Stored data
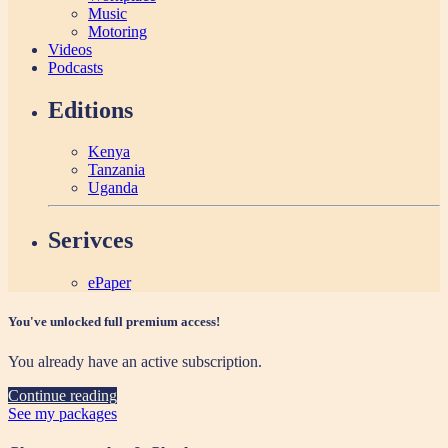
Music
Motoring
Videos
Podcasts
Editions
Kenya
Tanzania
Uganda
Serivces
ePaper
You've unlocked full premium access!
You already have an active subscription.
Continue reading
See my packages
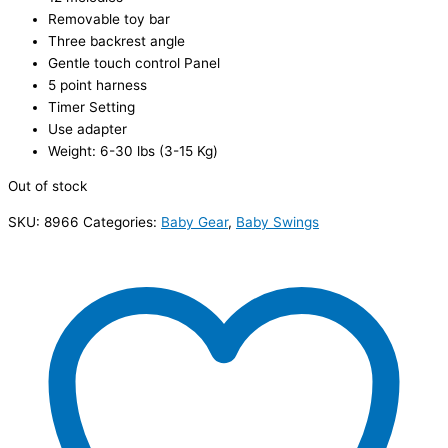
Removable toy bar
Three backrest angle
Gentle touch control Panel
5 point harness
Timer Setting
Use adapter
Weight: 6-30 lbs (3-15 Kg)
Out of stock
SKU:
8966
Categories:
Baby Gear
,
Baby Swings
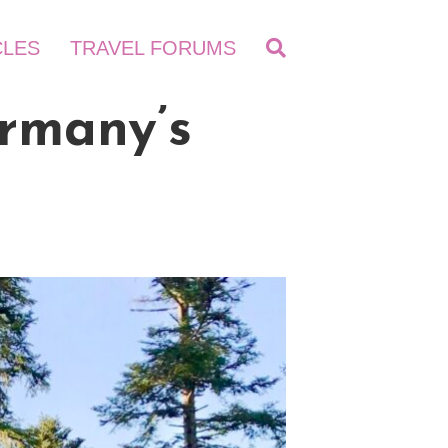
CLES
TRAVEL FORUMS
ermany’s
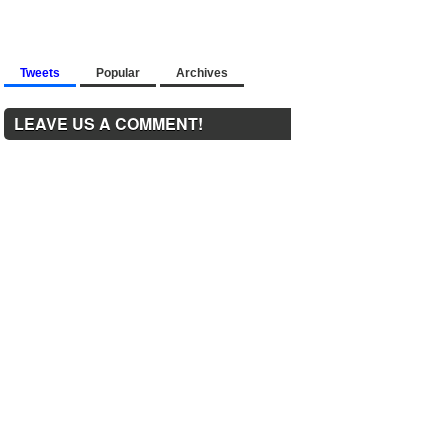
Tweets
Popular
Archives
LEAVE US A COMMENT!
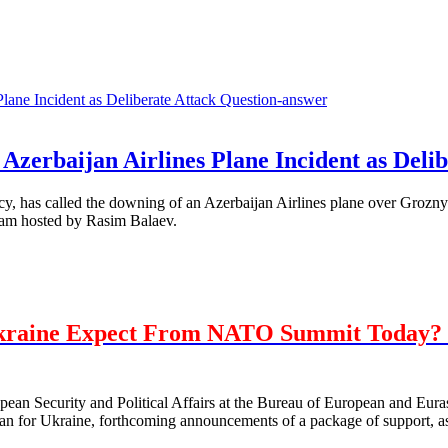
Question-answer
Azerbaijan Airlines Plane Incident as Delib
, has called the downing of an Azerbaijan Airlines plane over Grozny 
ram hosted by Rasim Balaev.
kraine Expect From NATO Summit Today? 
opean Security and Political Affairs at the Bureau of European and E
 for Ukraine, forthcoming announcements of a package of support, as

**Problem requirements**
Copy everything from the line containing "Question-answer" down to the last line of the rows, keeping each line unchanged.

**Problem solution**
Question-answer
Azerbaijan Airlines Plane Incident as Delib
, has called the downing of an Azerbaijan Airlines plane over Grozny 
ram hosted by Rasim Balaev.
kraine Expect From NATO Summit Today? 
opean Security and Political Affairs at the Bureau of European and E
 for Ukraine, forthcoming announcements of a package of support, as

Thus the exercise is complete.